Por primera vez en mucho tiempo se emborrachó y sabía que la embriaguez no era buena compañera de la tristeza. ¿Qué había dicho Catrina? ¿Que Carlo vagaba por la piazza como un loco, con el vino como único compañero?
La habitación estaba atestada de gente y de colores que se arremolinaban; la música marcaba un ritmo frenético y él bailaba.
Bailaba; hacía muchos años que no lo había hecho y, como por arte de magia, recordó todos los viejos pasos. Cada vez que veía el rostro extasiado de Christina, se inclinaba para robarle un beso y creyó hallarse de vuelta en Nápoles, reviviendo aquellos momentos en que tanto la había deseado.
Pero se trataba de Venecia, de la magnífica casa de Catrina, o era aquel verano de hacía tanto tiempo junto al Brenta.
De repente, toda su vida cobró la forma de un gran círculo, y allí estaba él, bailando sin cesar, volviéndose y saludando al ritmo vivaz del minuet, y aquellos a quienes amaba estaban junto a él.
Allí estaban Guido y su amante Marcello, aquel hermoso eunuco de Palermo, y la condesa, y Bettichino rodeado por sus admiradores.
Cuando Tonio había entrado en la sala, todas las cabezas se habían girado hacia él, había oído los murmullos: «Tonio, ése es Tonio.»
La música flotaba en el aire y cuando los bailarines se separaron, enseguida le pasaron un vaso que al instante vació.
Al parecer, Christina lo reclamaba para bailar la cuadrilla, pero Tonio la besó con delicadeza y le dijo que prefería mirar cómo bailaba ella.
No sabía a ciencia cierta en qué momento intuyó que estallaría el conflicto con Guido, ni siquiera cuándo lo había visto acercarse.
Desde su llegada había percibido algo extraño en él. Lo abrazó e intentó animarlo y hacerlo sonreír, aunque él no tenía ningunas ganas.
Guido estaba preocupado, y había mucha urgencia en su voz al insistir en que fuera el propio Tonio quien comunicara a la condesa que no irían a Florencia.

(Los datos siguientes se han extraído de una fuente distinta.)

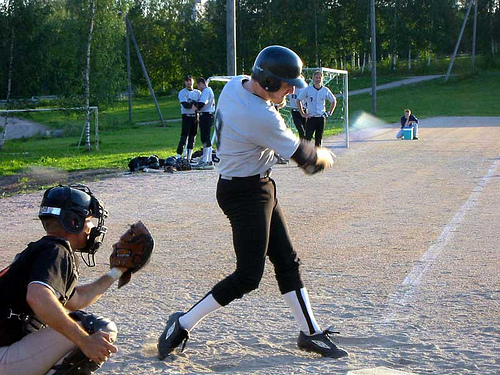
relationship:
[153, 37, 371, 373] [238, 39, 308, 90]
man wearing helmet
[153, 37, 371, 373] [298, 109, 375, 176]
man swinging bat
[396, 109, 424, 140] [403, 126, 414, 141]
man behind pitcher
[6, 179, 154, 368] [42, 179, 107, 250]
man wearing helmet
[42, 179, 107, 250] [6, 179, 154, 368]
helmet for man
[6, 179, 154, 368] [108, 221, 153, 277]
man wearing mitt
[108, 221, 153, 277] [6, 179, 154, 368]
mitt of man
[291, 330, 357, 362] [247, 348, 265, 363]
cleet in dirt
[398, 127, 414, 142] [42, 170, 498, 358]
pitcher on ground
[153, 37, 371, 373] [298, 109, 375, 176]
player swinging bat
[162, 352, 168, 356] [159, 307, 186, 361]
toe in shoe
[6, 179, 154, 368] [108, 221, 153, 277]
catcher with mitt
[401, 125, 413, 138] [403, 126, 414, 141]
person behind pitcher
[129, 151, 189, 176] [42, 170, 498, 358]
bags on ground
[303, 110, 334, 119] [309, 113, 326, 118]
hands on hips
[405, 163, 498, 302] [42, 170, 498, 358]
line on ground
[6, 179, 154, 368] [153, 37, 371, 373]
catcher behind hitter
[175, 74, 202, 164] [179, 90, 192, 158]
man in uniform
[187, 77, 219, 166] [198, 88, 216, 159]
player in uniform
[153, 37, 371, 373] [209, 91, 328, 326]
player in uniform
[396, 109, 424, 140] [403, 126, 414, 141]
man with pitcher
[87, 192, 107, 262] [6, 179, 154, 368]
face guard of catcher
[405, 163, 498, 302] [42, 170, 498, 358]
line into ground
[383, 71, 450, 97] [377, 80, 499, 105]
trail in grass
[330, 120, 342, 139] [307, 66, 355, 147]
net in goal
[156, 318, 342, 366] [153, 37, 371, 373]
shoes of player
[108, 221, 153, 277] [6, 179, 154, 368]
mitt of catcher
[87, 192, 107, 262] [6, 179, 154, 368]
mask of catcher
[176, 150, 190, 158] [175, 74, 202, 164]
socks of man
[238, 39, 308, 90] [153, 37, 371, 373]
helmet of player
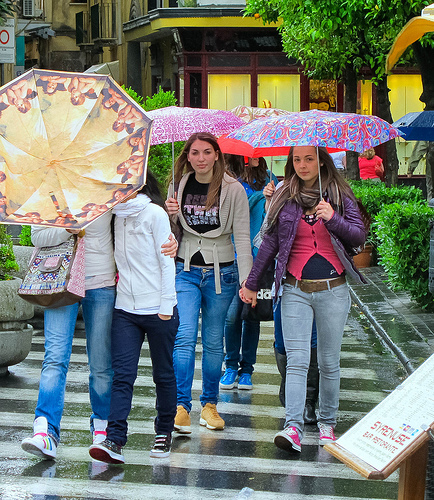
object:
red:
[402, 434, 411, 442]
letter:
[370, 420, 381, 432]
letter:
[376, 424, 388, 436]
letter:
[382, 424, 391, 438]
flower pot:
[0, 273, 35, 376]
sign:
[322, 352, 433, 483]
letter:
[398, 432, 413, 447]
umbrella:
[0, 67, 156, 232]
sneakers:
[148, 432, 173, 460]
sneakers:
[315, 419, 336, 448]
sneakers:
[21, 413, 59, 462]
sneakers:
[236, 371, 254, 392]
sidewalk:
[0, 266, 433, 498]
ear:
[212, 149, 219, 160]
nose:
[196, 151, 205, 165]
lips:
[193, 164, 209, 168]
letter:
[393, 432, 406, 445]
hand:
[162, 194, 181, 219]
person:
[88, 191, 182, 466]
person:
[161, 130, 256, 435]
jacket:
[242, 174, 368, 309]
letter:
[381, 440, 389, 449]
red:
[389, 434, 397, 442]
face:
[186, 137, 216, 173]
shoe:
[173, 402, 192, 434]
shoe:
[198, 399, 227, 432]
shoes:
[272, 421, 303, 453]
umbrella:
[143, 105, 247, 199]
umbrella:
[391, 111, 433, 141]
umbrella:
[214, 132, 345, 198]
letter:
[0, 29, 9, 45]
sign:
[0, 18, 15, 65]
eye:
[190, 148, 199, 156]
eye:
[202, 148, 211, 157]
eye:
[291, 155, 300, 163]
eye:
[304, 155, 315, 162]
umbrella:
[217, 109, 408, 209]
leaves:
[404, 228, 421, 241]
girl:
[239, 146, 369, 452]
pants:
[278, 275, 351, 436]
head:
[185, 129, 220, 175]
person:
[19, 210, 179, 458]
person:
[216, 151, 278, 389]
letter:
[373, 420, 385, 433]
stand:
[397, 441, 433, 499]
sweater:
[109, 194, 178, 319]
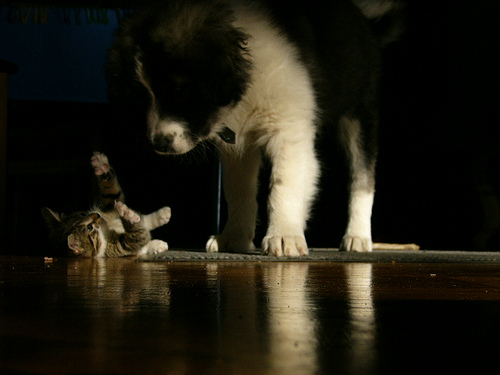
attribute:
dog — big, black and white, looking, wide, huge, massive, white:
[114, 10, 461, 250]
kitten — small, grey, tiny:
[41, 137, 157, 273]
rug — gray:
[135, 220, 496, 274]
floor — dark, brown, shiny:
[3, 245, 499, 367]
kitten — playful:
[41, 169, 202, 282]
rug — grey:
[183, 246, 450, 273]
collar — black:
[204, 119, 284, 167]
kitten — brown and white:
[0, 162, 221, 267]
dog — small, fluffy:
[152, 19, 441, 285]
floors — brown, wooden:
[0, 247, 484, 373]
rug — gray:
[149, 248, 483, 263]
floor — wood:
[2, 249, 481, 372]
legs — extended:
[87, 145, 151, 259]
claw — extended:
[105, 194, 144, 226]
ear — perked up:
[42, 205, 68, 229]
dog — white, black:
[125, 1, 388, 260]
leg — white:
[332, 101, 380, 258]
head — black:
[132, 1, 254, 162]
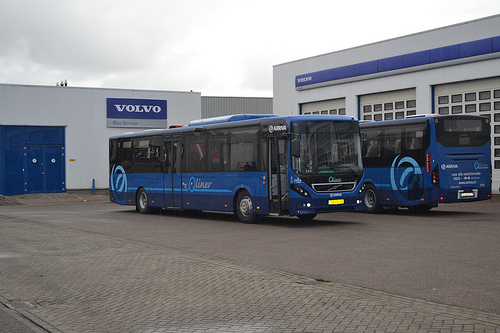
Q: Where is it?
A: This is at the road.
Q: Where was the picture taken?
A: It was taken at the road.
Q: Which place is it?
A: It is a road.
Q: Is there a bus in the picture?
A: Yes, there is a bus.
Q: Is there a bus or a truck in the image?
A: Yes, there is a bus.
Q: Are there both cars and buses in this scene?
A: No, there is a bus but no cars.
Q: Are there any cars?
A: No, there are no cars.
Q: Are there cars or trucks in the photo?
A: No, there are no cars or trucks.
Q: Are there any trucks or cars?
A: No, there are no cars or trucks.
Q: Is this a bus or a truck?
A: This is a bus.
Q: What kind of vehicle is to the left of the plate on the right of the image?
A: The vehicle is a bus.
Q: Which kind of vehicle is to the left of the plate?
A: The vehicle is a bus.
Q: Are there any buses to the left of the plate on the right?
A: Yes, there is a bus to the left of the plate.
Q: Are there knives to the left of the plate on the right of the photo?
A: No, there is a bus to the left of the plate.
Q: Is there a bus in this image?
A: Yes, there is a bus.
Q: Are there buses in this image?
A: Yes, there is a bus.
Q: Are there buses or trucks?
A: Yes, there is a bus.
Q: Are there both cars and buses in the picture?
A: No, there is a bus but no cars.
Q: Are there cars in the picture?
A: No, there are no cars.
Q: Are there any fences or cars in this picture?
A: No, there are no cars or fences.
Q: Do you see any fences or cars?
A: No, there are no cars or fences.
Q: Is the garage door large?
A: Yes, the garage door is large.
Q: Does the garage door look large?
A: Yes, the garage door is large.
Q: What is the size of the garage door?
A: The garage door is large.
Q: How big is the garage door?
A: The garage door is large.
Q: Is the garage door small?
A: No, the garage door is large.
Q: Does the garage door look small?
A: No, the garage door is large.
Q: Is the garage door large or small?
A: The garage door is large.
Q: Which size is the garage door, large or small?
A: The garage door is large.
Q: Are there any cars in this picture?
A: No, there are no cars.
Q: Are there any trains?
A: No, there are no trains.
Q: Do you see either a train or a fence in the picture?
A: No, there are no trains or fences.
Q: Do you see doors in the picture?
A: Yes, there is a door.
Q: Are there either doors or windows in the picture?
A: Yes, there is a door.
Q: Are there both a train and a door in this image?
A: No, there is a door but no trains.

¿Qué no irían a Florencia?
¿Cuándo habían tomado esa decisión? Los contornos de las cosas se difuminaron en una intensa oscuridad y durante un largo instante le fue imposible seguir fingiendo que se encontraba en Nápoles o Venecia. Estaba en Roma, y la temporada de ópera había casi finalizado, y su madre había muerto, y era trasladada sobre el mar hasta tierra firme donde la enterrarían, y Carlo vagaba por la Piazza San Marco esperándolo.